◆ TASK
Your copy should hold every record verbatim and none of the pictures.

[Modification records]
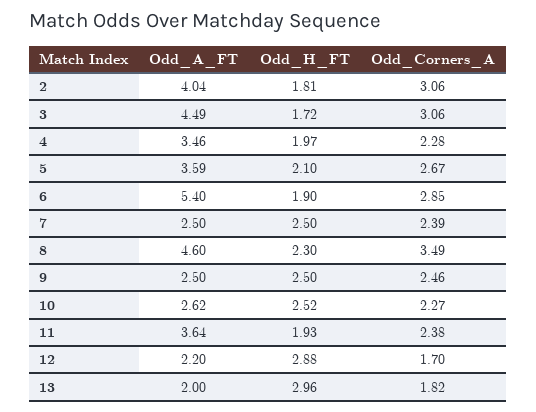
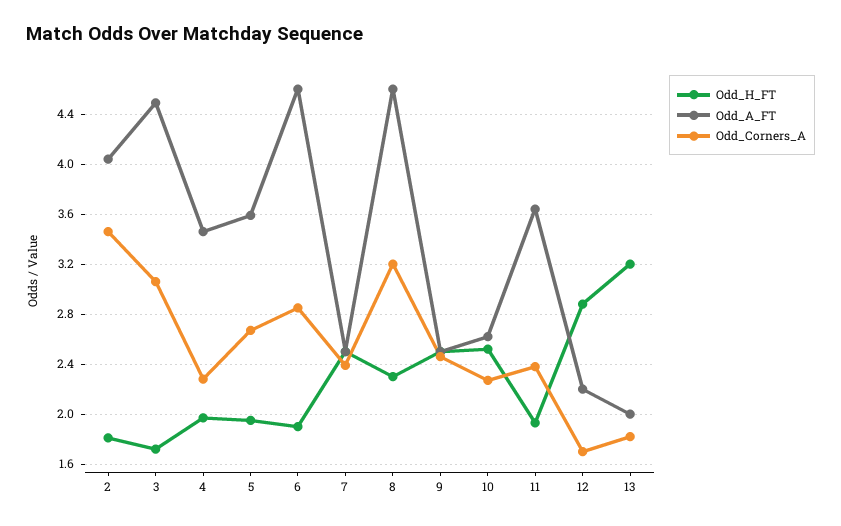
Odd_Corners_A, 2: 3.06 -> 3.45
Odd_H_FT, 5: 2.1 -> 1.95
Odd_A_FT, 6: 5.4 -> 4.6
Odd_Corners_A, 8: 3.49 -> 3.2
Odd_H_FT, 13: 2.96 -> 3.2

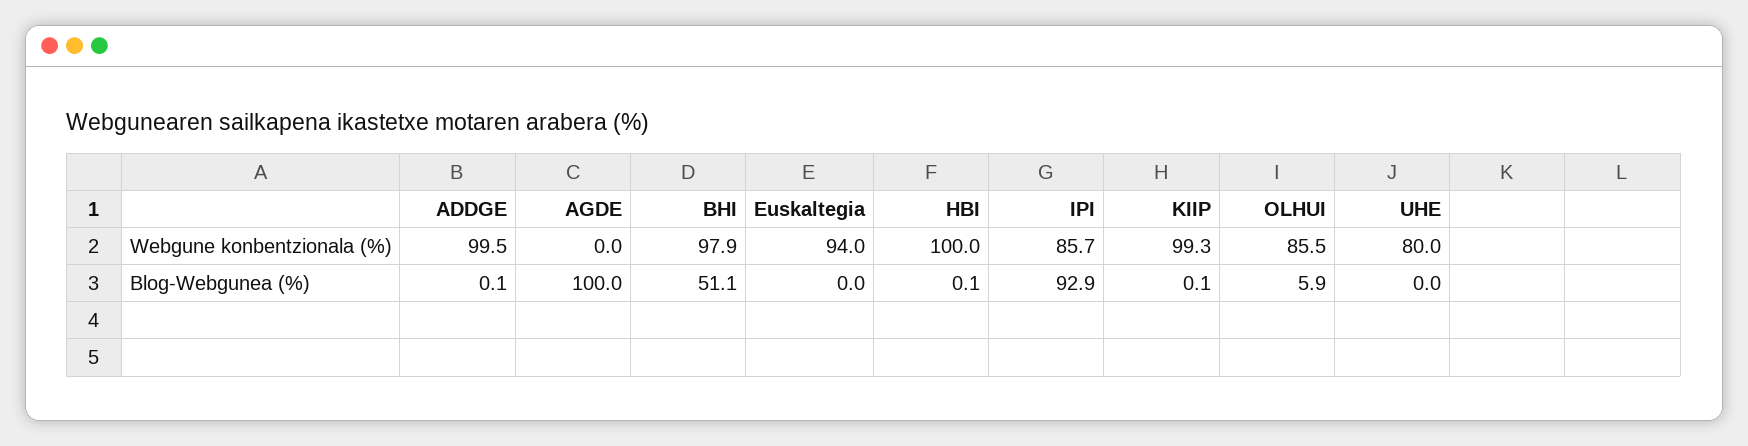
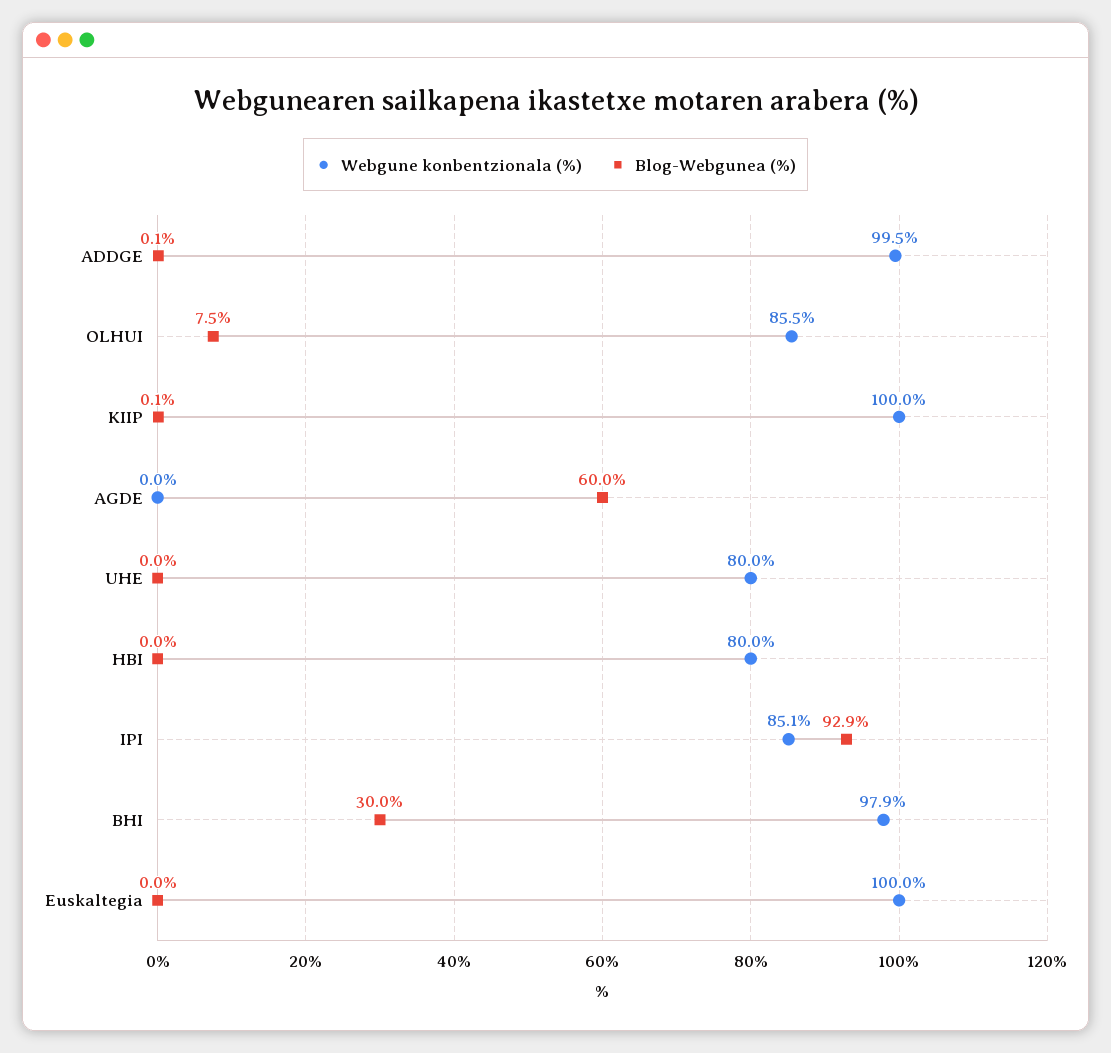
Webgune konbentzionala (%), Euskaltegia: 94 -> 100
Webgune konbentzionala (%), HBI: 100 -> 80
Webgune konbentzionala (%), IPI: 85.7 -> 85.1
Webgune konbentzionala (%), KIIP: 99.3 -> 100
Blog-Webgunea (%), AGDE: 100 -> 60
Blog-Webgunea (%), BHI: 51.1 -> 30
Blog-Webgunea (%), HBI: 0.1 -> 0
Blog-Webgunea (%), OLHUI: 5.9 -> 7.5

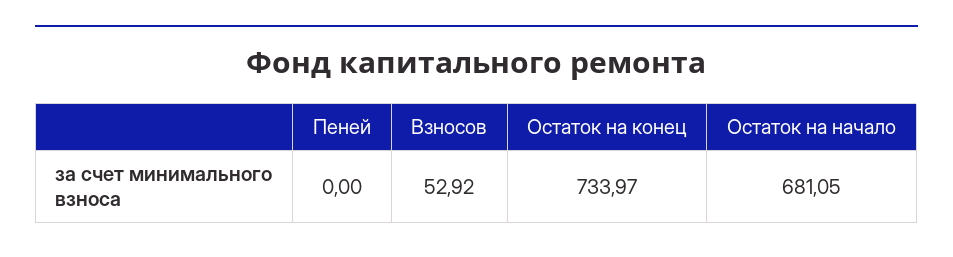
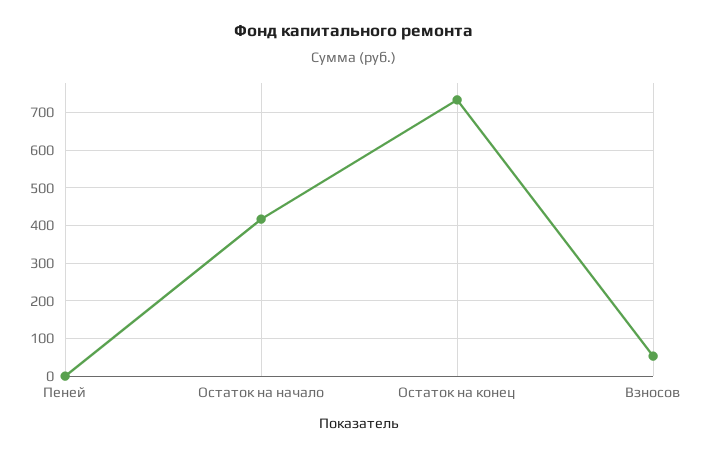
Остаток на начало: 681.05 -> 420

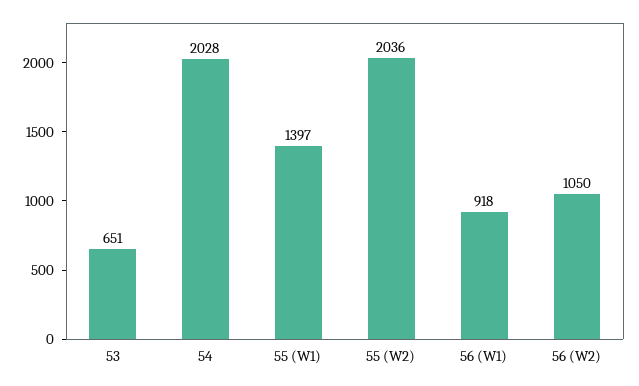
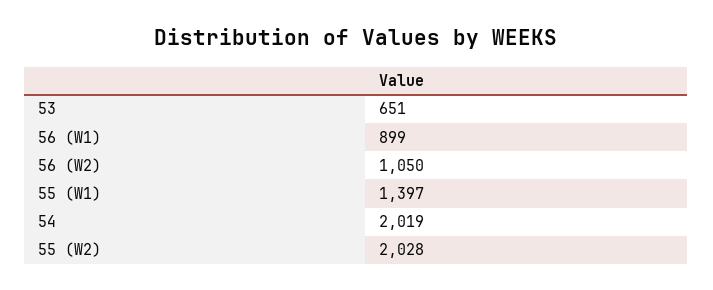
54: 2028 -> 2019
55 (W2): 2036 -> 2028
56 (W1): 918 -> 899

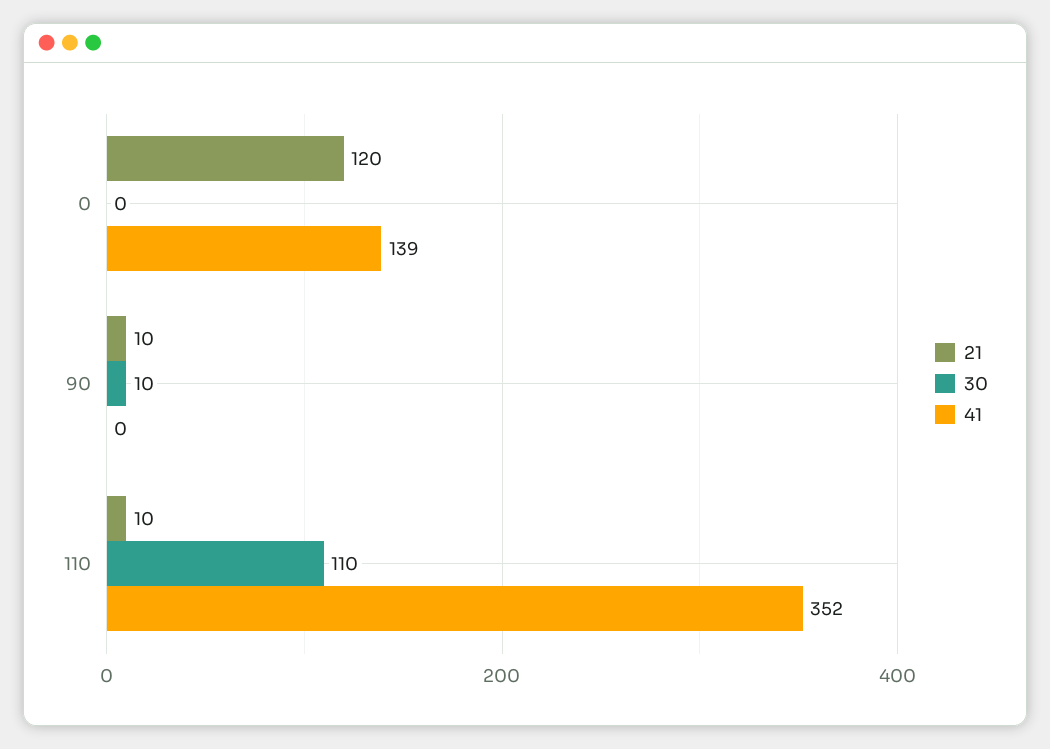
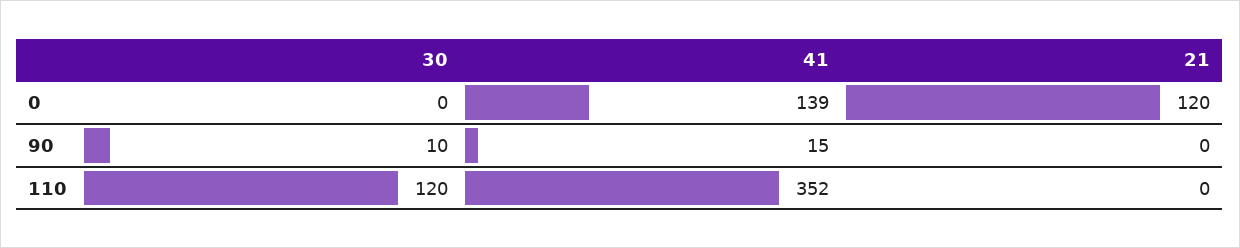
21, 90: 10 -> 0
41, 90: 0 -> 15
21, 110: 10 -> 0
30, 110: 110 -> 120

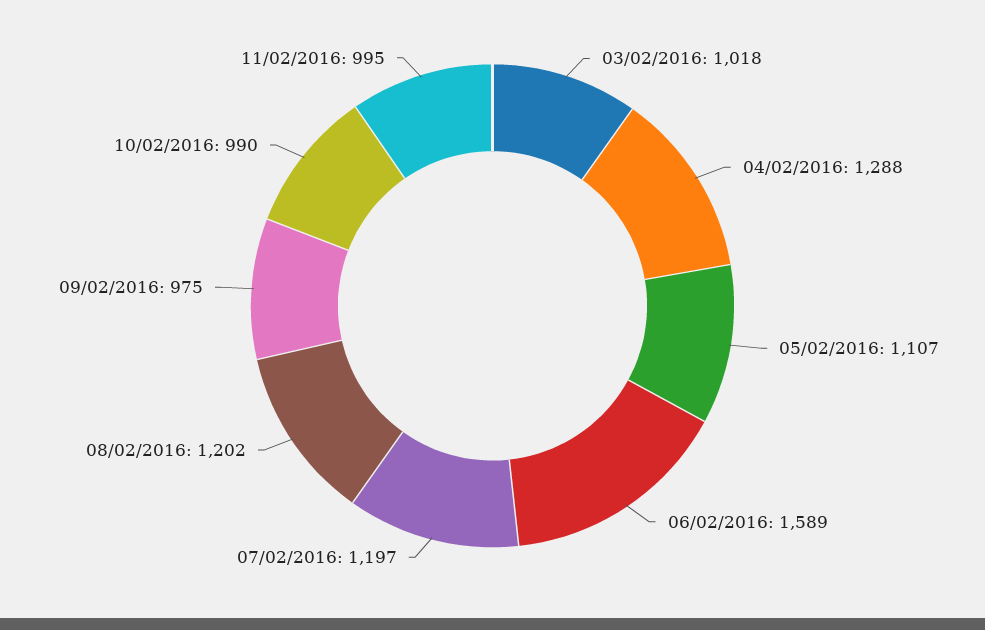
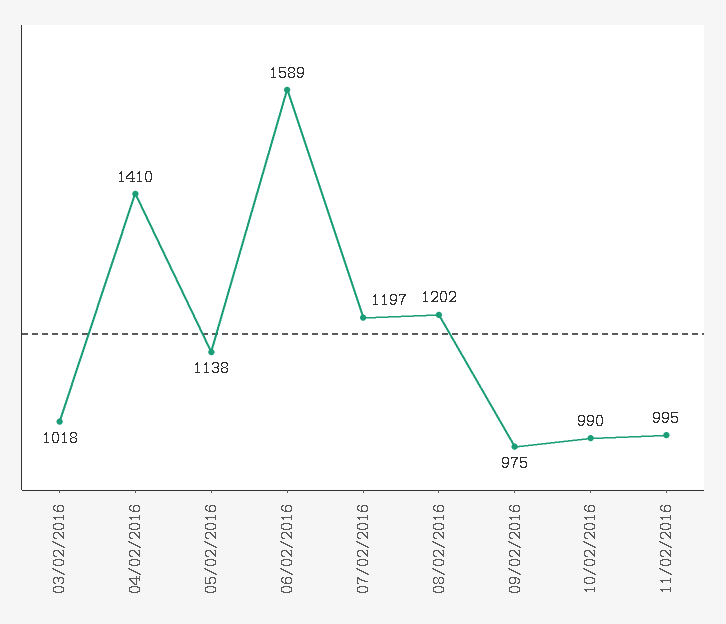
04/02/2016: 1288 -> 1410
05/02/2016: 1107 -> 1138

◆ TASK OUTPUT
Odd_Corners_A, 2: 3.06 -> 3.45
Odd_H_FT, 5: 2.1 -> 1.95
Odd_A_FT, 6: 5.4 -> 4.6
Odd_Corners_A, 8: 3.49 -> 3.2
Odd_H_FT, 13: 2.96 -> 3.2

Webgune konbentzionala (%), Euskaltegia: 94 -> 100
Webgune konbentzionala (%), HBI: 100 -> 80
Webgune konbentzionala (%), IPI: 85.7 -> 85.1
Webgune konbentzionala (%), KIIP: 99.3 -> 100
Blog-Webgunea (%), AGDE: 100 -> 60
Blog-Webgunea (%), BHI: 51.1 -> 30
Blog-Webgunea (%), HBI: 0.1 -> 0
Blog-Webgunea (%), OLHUI: 5.9 -> 7.5

Остаток на начало: 681.05 -> 420

54: 2028 -> 2019
55 (W2): 2036 -> 2028
56 (W1): 918 -> 899

21, 90: 10 -> 0
41, 90: 0 -> 15
21, 110: 10 -> 0
30, 110: 110 -> 120

04/02/2016: 1288 -> 1410
05/02/2016: 1107 -> 1138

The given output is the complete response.